Pope apologizes to indigenous people of Canada, asks ‘forgiveness’ amid promise of visit
Pope Francis on Friday issued an apology on behalf of some members of the Roman Catholic Church in the Canadian residential school system after meeting with 62 First Nation, Inuit and Métis delegations, who traveled to Europe to seek out an audience, multiple outlets report.
The move from Francis comes after it was revealed last year that Indigenous children were abused by members of the Catholic Church and dozens of unmarked graves were discovered with the remains of Indigenous children, The New York Times reports.
“I also feel shame … sorrow and shame for the role that a number of Catholics, particularly those with educational responsibilities, have had in all these things that wounded you, and the abuses you suffered and the lack of respect shown for your identity, your culture and even your spiritual values,” said Francis, in part, while addressing a crowd in Vatican City, CBC reports.
“For the deplorable conduct of these members of the Catholic Church, I ask for God’s forgiveness and I want to say to you with all my heart, I am very sorry. And I join my brothers, the Canadian bishops, in asking your pardon,” Francis continued.
Francis also announced that he will be traveling to Canada to express his efforts for reconciliation and healing for the victims of the abuses in Canada, reports the Times.
The Indigenous delegates also beseeched Francis to revoke a 1493 papal ordinance that was issued by Pope Alexander VI that granted Spain authority over lands in the Americas that were just discovered by Europeans.
This papal bull permitted the Spanish to colonize and enslave Indigenous peoples and forcibly convert them to Catholicism against their wills, notes the Times.
“Because we didn’t have souls, that gave the right for these explorers to do whatever they wanted with Indigenous Peoples — murder, rape, enslave,” Kaluhyanu:wes Michelle Schenandoah, an Oneida Nation member, explained.

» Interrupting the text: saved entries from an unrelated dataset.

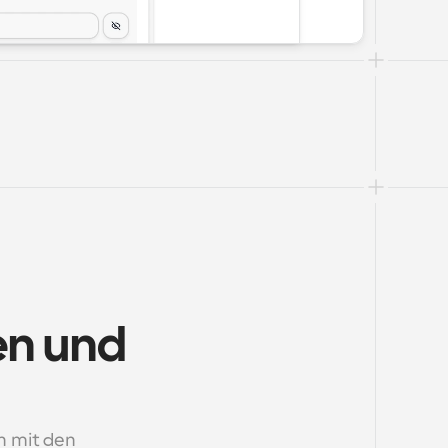
n und 
 mit den 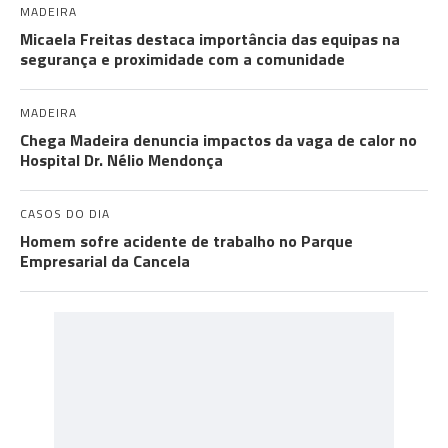
MADEIRA
Micaela Freitas destaca importância das equipas na
segurança e proximidade com a comunidade
MADEIRA
Chega Madeira denuncia impactos da vaga de calor no
Hospital Dr. Nélio Mendonça
CASOS DO DIA
Homem sofre acidente de trabalho no Parque
Empresarial da Cancela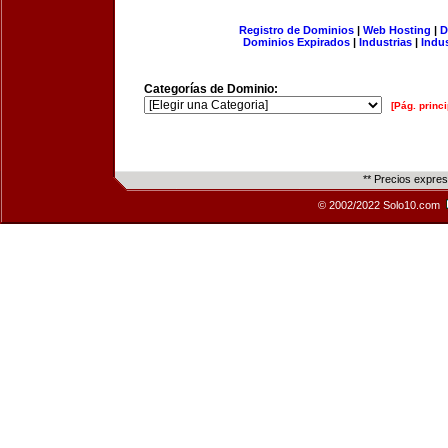
Registro de Dominios
|
Web Hosting
|
D
Dominios Expirados
|
Industrias
|
Indu
Categorías de Dominio:
[Pág. princi
** Precios expre
© 2002/2022 Solo10.com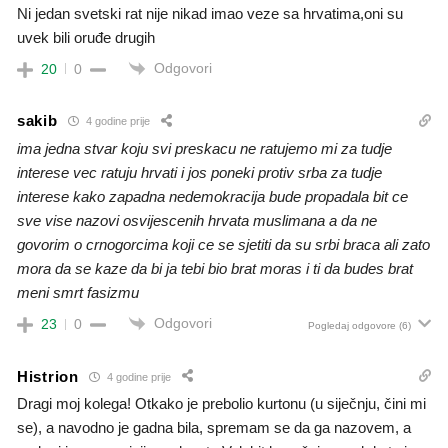
Ni jedan svetski rat nije nikad imao veze sa hrvatima,oni su
uvek bili oruđe drugih
Odgovori
20
0
sakib
4 godine prije
ima jedna stvar koju svi preskacu ne ratujemo mi za tudje
interese vec ratuju hrvati i jos poneki protiv srba za tudje
interese kako zapadna nedemokracija bude propadala bit ce
sve vise nazovi osvijescenih hrvata muslimana a da ne
govorim o crnogorcima koji ce se sjetiti da su srbi braca ali zato
mora da se kaze da bi ja tebi bio brat moras i ti da budes brat
meni smrt fasizmu
Odgovori
23
0
Pogledaj odgovore
(6)
Histrion
4 godine prije
Dragi moj kolega! Otkako je prebolio kurtonu (u siječnju, čini mi
se), a navodno je gadna bila, spremam se da ga nazovem, a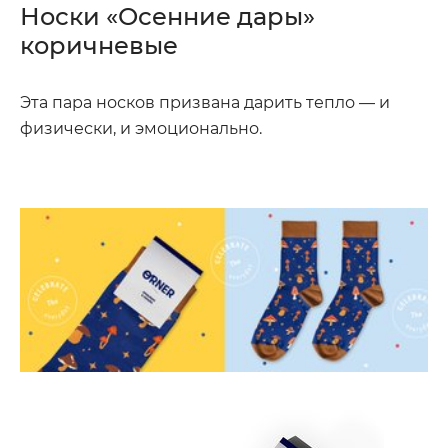
Носки «Осенние дары»
коричневые
Эта пара носков призвана дарить тепло — и
физически, и эмоционально.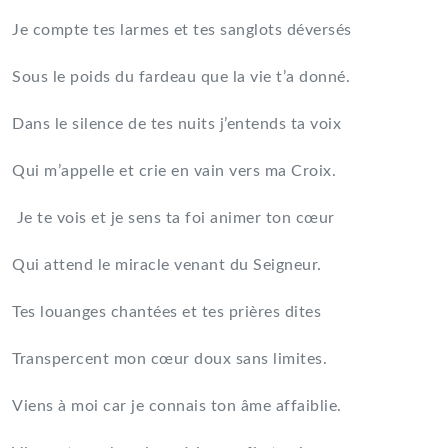
Je compte tes larmes et tes sanglots déversés
Sous le poids du fardeau que la vie t’a donné.
Dans le silence de tes nuits j’entends ta voix
Qui m’appelle et crie en vain vers ma Croix.
Je te vois et je sens ta foi animer ton cœur
Qui attend le miracle venant du Seigneur.
Tes louanges chantées et tes prières dites
Transpercent mon cœur doux sans limites.
Viens à moi car je connais ton âme affaiblie.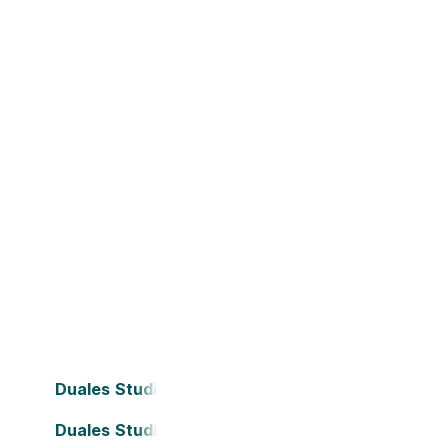
Duales Studium Bielefeld
Duales Studium Dortmund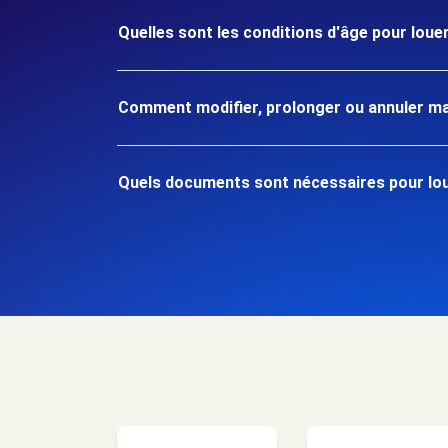
Quelles sont les conditions d'âge pour loue
Comment modifier, prolonger ou annuler ma
Quels documents sont nécessaires pour lou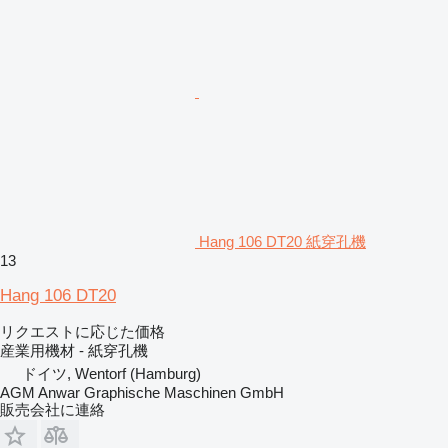
Hang 106 DT20 紙穿孔機
13
Hang 106 DT20
リクエストに応じた価格
産業用機材 - 紙穿孔機
ドイツ, Wentorf (Hamburg)
AGM Anwar Graphische Maschinen GmbH
販売会社に連絡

The pontiff said that he would travel to Canada at the time of the Feast of St. Anne, which falls around July 26, the Canadian outlet notes.
The abuse of Indigenous people took place in the residential school systems between the 1880s and the 1990s. The Canadian government ran the mandatory boarding school for Indigenous people that has been called a “cultural genocide” by the National Truth and Reconciliation Commission, the Times reports.
The Catholic Church operated 70 percent of these mandatory boarding schools for Indigenous people, in which 150,000 Indigenous children were separated from their families and forced to attend these schools where they were subjected to physical and sexual abuse as well as neglect that sometimes led to disease, notes the Times.
It is estimated that 6,000 children went missing over the course of the operation of those Canadian and Catholic Church schools.